Gotta be the hair for Marquette

  • By Scott M. Johnson Herald Writer
  • Wednesday, March 17, 2010 11:10pm
  • SportsSports

SAN JOSE, Calif. — The members of the Marquette men’s basketball team came to the NCAA tournament sporting new haircuts.

And that might be a good thing for the Washington Huskies.

The last time the Golden Eagles made a vow to grow their hair out, it resulted in a five-game winning streak. A Jan. 23 loss at Syracuse forced Marquette’s players to look for something that would bring them together, and the Samson-like haircut embargo won out.

“As soon as we agreed to do it,” senior guard Maurice Acker said, “we started having a successful year.”

Even head coach Buzz Williams, who shaved his head 81/2 years ago and has since gotten a trim every Friday at noon, let his hair go.

But after a Feb. 18 loss to Pitt, the players and coaches went to the barber. The latest haircuts include patterns and players’ uniform numbers carved into their hairline.

“It’s just another thing for us to be unified,” senior Lazar Hayward said. “Everybody in the same boat.

“… Last year, we were bald, so I’m happy we didn’t do that this year.”

Williams, who called his players’ latest haircuts “silly,” seems like the most relieved to get back to the business of shaving his head.

Said Hayward: “He was probably on board with the bald again.”

Where’s the beef?

In a rare NCAA tournament that’s without North Carolina, UCLA, Arizona and Connecticut, the group of teams in San Jose are particularly devoid of big-name programs.

The highest seed, West Region No. 3 New Mexico, hasn’t been to the NCAA tournament in five years. And only three of the eight teams in town are from so-called power conferences: UW of the Pac-10, Marquette of the Big East and Vanderbilt of Southeastern Conference.

New Mexico, which is ranked eighth in the final Top 25 poll, seems particularly miffed about the lack of national buzz about their program. After hearing players from first-round opponent Montana were miffed they didn’t get to face a team from a bigger conference like the Big East, the Lobos took note.

“To me, that’s like a slap in the face,” junior Dairese Gary said Wednesday. “The Big East has a lot of good teams, but we’ve had a good year too.”

Teammate Darington Hobson, the Mountain West Conference’s player of the year, went one step further when he told reporters earlier this week that the Lobos were going to the Elite Eight.

“I have a lot of confidence in this team,” Hobson said Wednesday. “If we’re playing the way we’re capable of playing, it’s going to be tough for teams to beat us.”

If New Mexico (29-4) wins tonight, it will face the winner of the UW-Marquette game on Saturday.

A big fan

Marquette’s Williams was impressed by what he saw of the Huskies on tape this week.

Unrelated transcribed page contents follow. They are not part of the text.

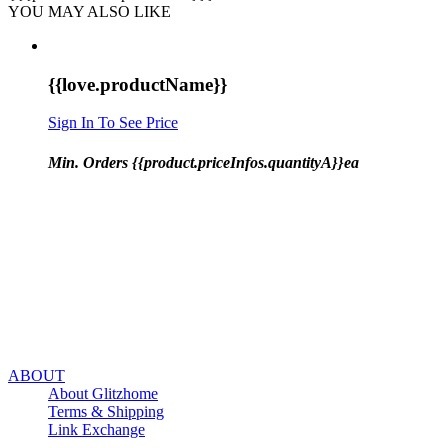
YOU MAY ALSO LIKE
{{love.productName}}
Sign In To See Price
Min. Orders {{product.priceInfos.quantityA}}ea
ABOUT
About Glitzhome
Terms & Shipping
Link Exchange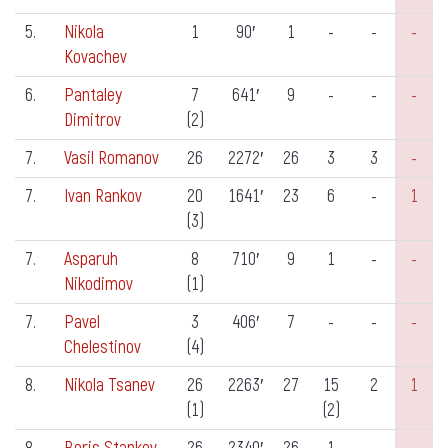
5.
Nikola
1
90′
1
-
-
-
Kovachev
6.
Pantaley
7
641′
9
-
-
-
Dimitrov
(2)
7.
Vasil Romanov
26
2272′
26
3
3
-
7.
Ivan Rankov
20
1641′
23
6
-
1
(3)
7.
Asparuh
8
710′
9
1
-
-
Nikodimov
(1)
7.
Pavel
3
406′
7
-
-
-
Chelestinov
(4)
8.
Nikola Tsanev
26
2263′
27
15
2
1
(1)
(2)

When asked to compare them to one of the teams from the Golden Eagles’ Big East Conference, the coach said: “They drive it like Villanova, they play fast like Syracuse, they rebound like West Virginia and they play with energy and passion like St. John’s.”

He added that Marquette’s main goal is to play the game at its own pace.

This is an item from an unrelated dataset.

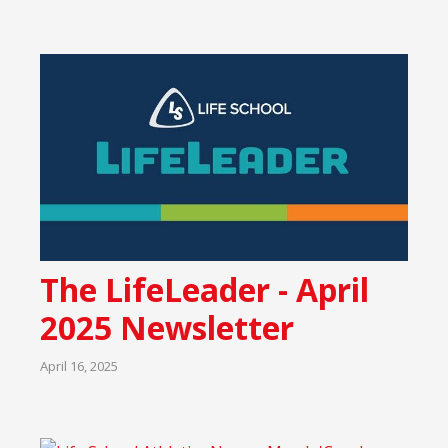
The LifeLeader - April
2025 Newsletter
April 16, 2025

“If we try to turn it into a scoring contest and play the way they play,” Williams said, “they’ll manhandle us.”

The last cut is the kindest

Talk about an injury the UW players wouldn’t mind suffering later this month.

Murray State junior B.J. Jenkins has several staples put in the index finger of his right hand after slicing himself while cutting down the nets following the Racers’ win in the finals of the Ohio Valley Conference championship game.

“I think he was embarrassed,” Racers head coach Billy Kennedy said, adding that Jenkins will play in today’s game against Vanderbilt. “He hid it until the next day. It was a pretty good gash.”

Short jumpers

The team carrying the heaviest heart this week is Murray State. The day after the Racers found out where they were headed for the tournament, the mother of junior Picasso Simmons was killed in a car accident. Simmons is in San Jose with the team, but he did not want to talk to the media. … UW’s Isaiah Thomas practiced with an altered glove on his shooting hand Wednesday. The glove has less padding than the one Thomas wore in the Pac-10 tournament.